[Records supplied Boundary: Start]

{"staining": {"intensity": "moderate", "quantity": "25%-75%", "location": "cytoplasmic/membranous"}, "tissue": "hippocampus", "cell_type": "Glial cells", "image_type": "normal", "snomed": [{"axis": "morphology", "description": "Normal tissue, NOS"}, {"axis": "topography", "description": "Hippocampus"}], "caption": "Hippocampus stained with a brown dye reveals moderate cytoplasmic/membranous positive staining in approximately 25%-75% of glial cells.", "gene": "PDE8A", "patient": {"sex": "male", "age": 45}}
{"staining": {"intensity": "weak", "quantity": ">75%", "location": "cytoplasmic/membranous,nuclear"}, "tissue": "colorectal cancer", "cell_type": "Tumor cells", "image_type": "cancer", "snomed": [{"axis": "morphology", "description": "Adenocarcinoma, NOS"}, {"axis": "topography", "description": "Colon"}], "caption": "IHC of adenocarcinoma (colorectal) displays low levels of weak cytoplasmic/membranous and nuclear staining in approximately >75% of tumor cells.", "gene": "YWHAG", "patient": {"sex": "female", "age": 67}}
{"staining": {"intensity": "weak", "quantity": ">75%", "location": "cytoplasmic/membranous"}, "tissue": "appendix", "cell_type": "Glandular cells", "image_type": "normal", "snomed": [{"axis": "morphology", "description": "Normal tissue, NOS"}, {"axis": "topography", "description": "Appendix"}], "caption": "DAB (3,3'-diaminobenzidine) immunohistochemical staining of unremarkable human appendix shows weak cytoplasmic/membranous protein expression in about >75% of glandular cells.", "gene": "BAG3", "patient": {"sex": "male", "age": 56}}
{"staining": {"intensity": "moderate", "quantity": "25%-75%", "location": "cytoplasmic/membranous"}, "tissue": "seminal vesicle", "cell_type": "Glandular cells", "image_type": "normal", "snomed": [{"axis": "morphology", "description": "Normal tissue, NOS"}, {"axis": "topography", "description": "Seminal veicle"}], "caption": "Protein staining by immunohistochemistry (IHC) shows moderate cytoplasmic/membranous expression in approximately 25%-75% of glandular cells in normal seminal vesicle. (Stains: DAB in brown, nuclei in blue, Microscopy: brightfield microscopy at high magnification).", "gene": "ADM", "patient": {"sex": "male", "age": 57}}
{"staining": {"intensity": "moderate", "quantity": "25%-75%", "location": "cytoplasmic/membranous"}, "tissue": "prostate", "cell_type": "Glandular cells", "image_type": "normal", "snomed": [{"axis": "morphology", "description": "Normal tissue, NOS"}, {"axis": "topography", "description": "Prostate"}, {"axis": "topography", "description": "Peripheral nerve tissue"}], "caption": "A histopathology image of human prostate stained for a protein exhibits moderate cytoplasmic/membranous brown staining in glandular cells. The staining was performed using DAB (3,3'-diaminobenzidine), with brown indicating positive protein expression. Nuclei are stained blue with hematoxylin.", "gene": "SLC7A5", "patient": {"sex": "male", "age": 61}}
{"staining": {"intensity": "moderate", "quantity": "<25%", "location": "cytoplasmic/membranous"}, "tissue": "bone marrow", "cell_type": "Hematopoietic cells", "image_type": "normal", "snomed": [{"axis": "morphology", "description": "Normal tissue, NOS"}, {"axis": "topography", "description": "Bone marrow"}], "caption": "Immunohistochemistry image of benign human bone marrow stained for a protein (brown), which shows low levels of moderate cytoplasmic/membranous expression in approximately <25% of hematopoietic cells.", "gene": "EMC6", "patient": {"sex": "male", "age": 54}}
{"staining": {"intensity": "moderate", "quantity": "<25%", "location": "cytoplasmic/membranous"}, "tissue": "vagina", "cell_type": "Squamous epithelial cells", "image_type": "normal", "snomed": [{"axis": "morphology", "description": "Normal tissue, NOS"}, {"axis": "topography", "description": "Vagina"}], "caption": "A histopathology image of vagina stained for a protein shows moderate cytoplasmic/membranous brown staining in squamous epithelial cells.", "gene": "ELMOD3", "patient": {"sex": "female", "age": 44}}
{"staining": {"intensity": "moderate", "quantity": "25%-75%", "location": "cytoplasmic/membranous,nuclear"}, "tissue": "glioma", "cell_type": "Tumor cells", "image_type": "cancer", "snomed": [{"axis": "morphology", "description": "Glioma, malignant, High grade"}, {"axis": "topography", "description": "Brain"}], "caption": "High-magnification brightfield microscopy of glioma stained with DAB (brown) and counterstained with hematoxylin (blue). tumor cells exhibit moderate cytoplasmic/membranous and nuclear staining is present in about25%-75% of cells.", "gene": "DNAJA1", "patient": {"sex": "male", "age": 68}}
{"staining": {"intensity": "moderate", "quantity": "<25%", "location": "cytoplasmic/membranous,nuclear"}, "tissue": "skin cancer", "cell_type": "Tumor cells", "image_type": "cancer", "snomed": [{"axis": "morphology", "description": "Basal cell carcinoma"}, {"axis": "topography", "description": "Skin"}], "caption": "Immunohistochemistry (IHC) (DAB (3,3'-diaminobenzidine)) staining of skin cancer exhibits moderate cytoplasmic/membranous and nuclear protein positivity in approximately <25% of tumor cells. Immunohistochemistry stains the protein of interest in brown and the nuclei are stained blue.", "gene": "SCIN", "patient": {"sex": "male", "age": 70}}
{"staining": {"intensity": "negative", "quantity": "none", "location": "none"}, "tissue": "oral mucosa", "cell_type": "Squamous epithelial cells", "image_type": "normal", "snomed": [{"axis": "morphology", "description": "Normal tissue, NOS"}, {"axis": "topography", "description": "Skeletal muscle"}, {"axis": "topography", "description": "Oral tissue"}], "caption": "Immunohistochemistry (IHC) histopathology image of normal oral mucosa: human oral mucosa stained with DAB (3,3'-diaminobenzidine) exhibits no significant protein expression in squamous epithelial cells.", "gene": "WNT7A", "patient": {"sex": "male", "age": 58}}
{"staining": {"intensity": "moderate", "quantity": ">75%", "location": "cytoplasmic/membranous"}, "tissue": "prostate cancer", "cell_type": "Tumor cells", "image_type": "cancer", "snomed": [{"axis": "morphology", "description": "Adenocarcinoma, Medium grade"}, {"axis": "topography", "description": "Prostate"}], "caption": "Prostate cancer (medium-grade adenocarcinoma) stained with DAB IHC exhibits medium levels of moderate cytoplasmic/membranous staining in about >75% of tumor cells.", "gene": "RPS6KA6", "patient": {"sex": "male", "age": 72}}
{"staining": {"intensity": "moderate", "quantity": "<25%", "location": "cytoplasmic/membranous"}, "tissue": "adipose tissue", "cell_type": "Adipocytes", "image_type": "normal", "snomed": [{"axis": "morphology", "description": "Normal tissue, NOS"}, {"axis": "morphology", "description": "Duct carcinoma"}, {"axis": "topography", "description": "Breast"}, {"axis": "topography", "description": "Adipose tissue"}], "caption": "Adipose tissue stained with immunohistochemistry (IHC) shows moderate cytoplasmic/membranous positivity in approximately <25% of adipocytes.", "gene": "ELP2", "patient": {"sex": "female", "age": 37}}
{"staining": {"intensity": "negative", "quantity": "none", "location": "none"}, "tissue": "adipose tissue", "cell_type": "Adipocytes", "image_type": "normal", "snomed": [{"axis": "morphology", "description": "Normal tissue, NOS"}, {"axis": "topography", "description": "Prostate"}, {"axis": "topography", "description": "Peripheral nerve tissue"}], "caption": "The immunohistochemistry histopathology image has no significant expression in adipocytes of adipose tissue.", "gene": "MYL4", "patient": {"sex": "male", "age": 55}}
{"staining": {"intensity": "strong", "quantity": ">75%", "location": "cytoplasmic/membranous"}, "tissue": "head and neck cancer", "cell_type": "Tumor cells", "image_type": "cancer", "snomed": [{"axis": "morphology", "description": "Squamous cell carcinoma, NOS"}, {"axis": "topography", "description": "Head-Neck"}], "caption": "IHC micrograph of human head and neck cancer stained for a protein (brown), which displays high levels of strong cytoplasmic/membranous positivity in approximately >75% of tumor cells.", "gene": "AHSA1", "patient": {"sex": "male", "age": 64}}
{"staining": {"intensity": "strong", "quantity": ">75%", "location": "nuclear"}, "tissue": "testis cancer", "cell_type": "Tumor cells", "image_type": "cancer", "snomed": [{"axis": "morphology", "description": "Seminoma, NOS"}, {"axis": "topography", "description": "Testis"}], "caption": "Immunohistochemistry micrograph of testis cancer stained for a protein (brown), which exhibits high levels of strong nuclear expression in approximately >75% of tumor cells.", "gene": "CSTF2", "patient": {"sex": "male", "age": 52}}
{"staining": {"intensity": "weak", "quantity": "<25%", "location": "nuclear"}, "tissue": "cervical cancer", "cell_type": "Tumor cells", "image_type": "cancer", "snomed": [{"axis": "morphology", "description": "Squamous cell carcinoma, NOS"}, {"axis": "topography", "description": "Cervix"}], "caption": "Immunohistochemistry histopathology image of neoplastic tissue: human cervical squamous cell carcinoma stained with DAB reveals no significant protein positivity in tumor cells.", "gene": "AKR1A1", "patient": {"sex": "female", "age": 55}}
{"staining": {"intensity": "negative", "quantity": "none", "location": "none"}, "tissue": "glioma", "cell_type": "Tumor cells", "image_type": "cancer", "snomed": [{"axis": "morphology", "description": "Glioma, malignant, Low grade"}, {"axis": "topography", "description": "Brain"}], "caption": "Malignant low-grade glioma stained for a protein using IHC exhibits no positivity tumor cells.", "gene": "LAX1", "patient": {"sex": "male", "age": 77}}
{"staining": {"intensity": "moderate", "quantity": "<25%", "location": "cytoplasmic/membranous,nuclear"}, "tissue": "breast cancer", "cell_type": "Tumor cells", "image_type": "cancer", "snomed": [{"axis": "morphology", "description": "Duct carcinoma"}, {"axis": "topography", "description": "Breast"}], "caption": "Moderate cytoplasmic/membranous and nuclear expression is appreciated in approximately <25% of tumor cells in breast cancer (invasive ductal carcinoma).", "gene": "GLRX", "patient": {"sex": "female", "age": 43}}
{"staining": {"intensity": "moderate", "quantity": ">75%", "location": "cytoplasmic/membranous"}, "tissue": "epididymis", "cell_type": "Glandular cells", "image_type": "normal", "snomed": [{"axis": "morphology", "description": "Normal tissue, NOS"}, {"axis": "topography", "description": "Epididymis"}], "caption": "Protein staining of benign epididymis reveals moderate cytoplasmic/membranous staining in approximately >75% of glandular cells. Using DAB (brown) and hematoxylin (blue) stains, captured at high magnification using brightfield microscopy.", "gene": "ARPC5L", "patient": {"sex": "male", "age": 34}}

[Records supplied Boundary: End]

Problem to work on
Report how many lines above hold "Adenocarcinoma", number only.

Exercise response
2